● DATA PROVIDED
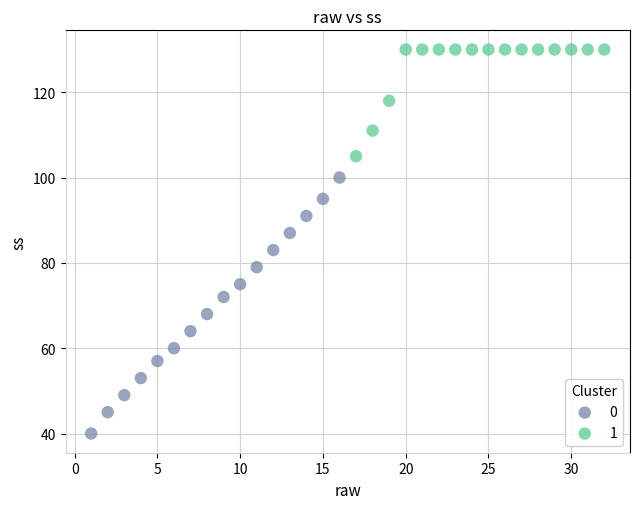

Which series has the widest spread of Y values?

0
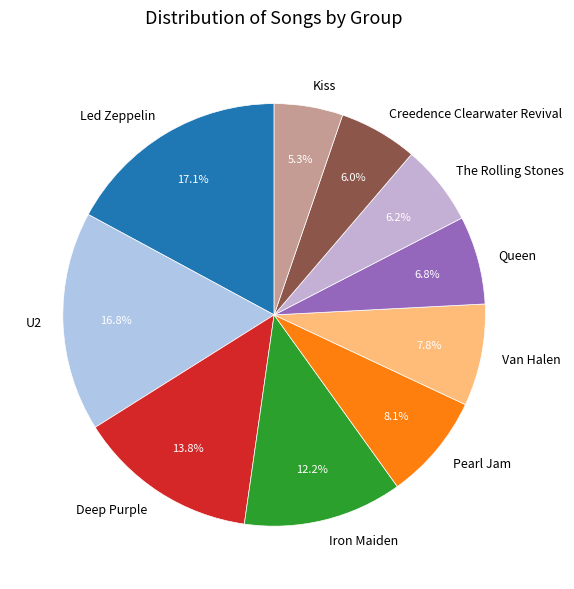

Which has a higher value, The Rolling Stones or Queen?

Queen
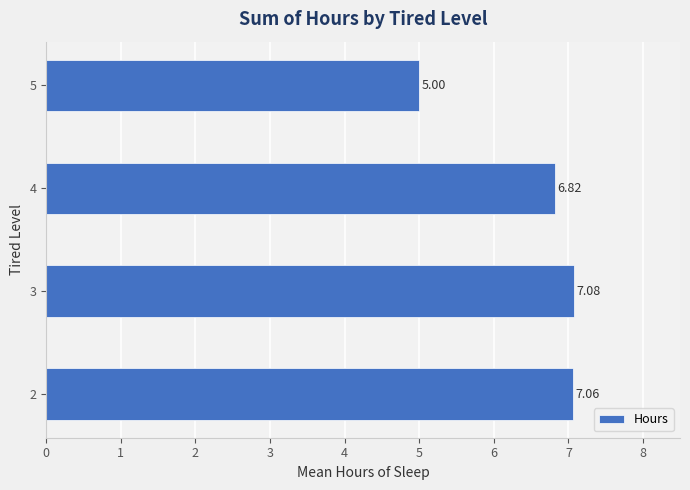

Count the number of values greater than 7.

2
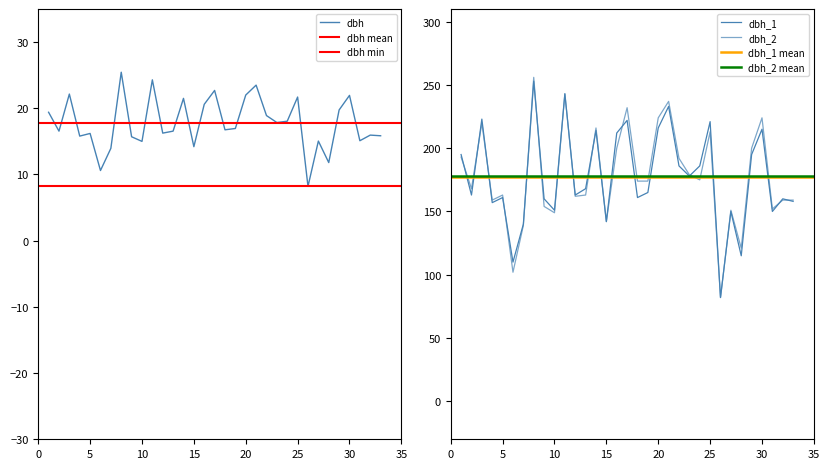

Rank the series by their maximum value, from highest to lowest.

dbh_2, dbh_1, dbh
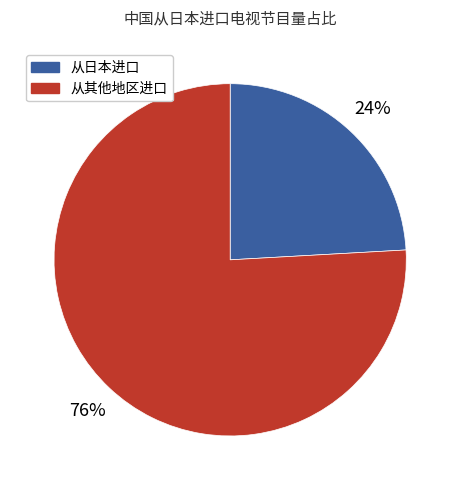

Is there a majority slice in this chart?

Yes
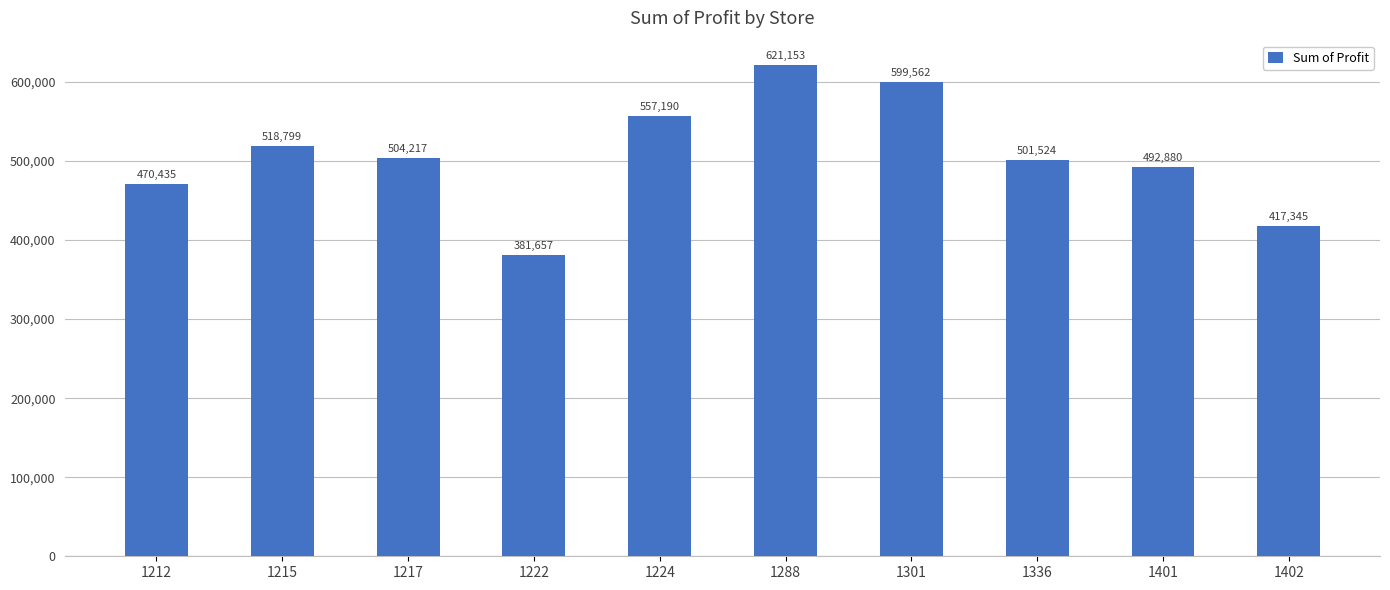

At which label is the value closest to 501405?

1336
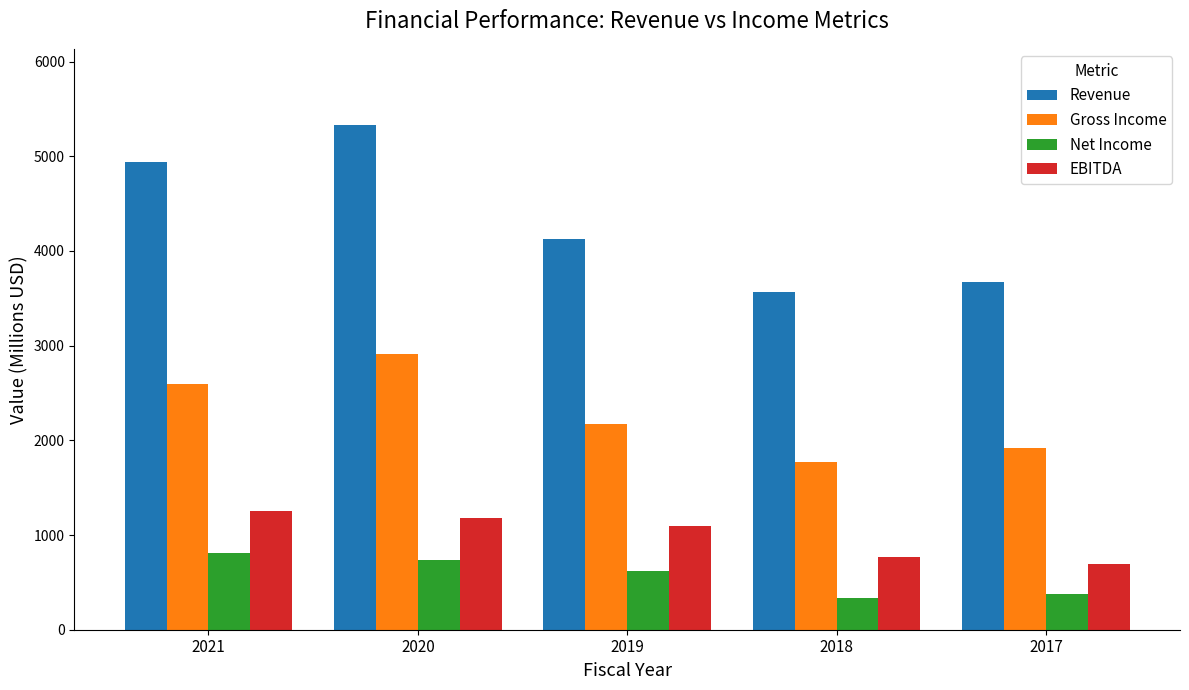

List the series in order of their peak value, lowest first.

Net Income, EBITDA, Gross Income, Revenue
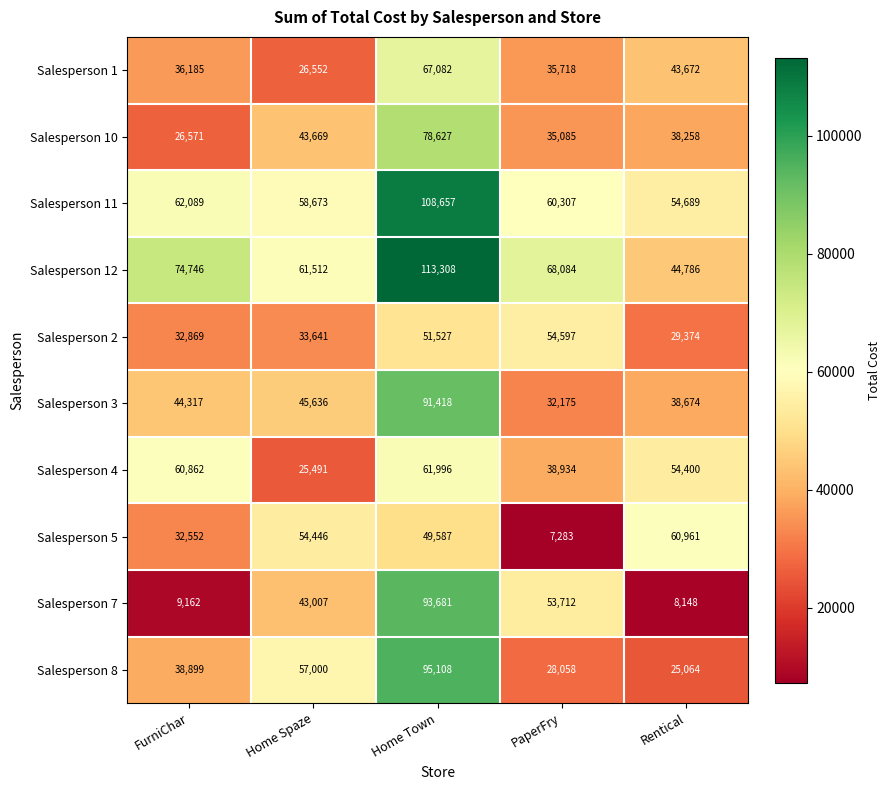

What is the spread (max minus min) of values at Rentical?

52813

● EXERCISE INSTRUCTIONS
Rewrite the listing above without the pictures, replacing "series" with "data set" and leaving everything else unchanged.

● ANSWER TO THIS PROBLEM
Which data set has the widest spread of Y values?

0

Which has a higher value, The Rolling Stones or Queen?

Queen

Count the number of values greater than 7.

2

Rank the data set by their maximum value, from highest to lowest.

dbh_2, dbh_1, dbh

Is there a majority slice in this chart?

Yes

At which label is the value closest to 501405?

1336

List the data set in order of their peak value, lowest first.

Net Income, EBITDA, Gross Income, Revenue

What is the spread (max minus min) of values at Rentical?

52813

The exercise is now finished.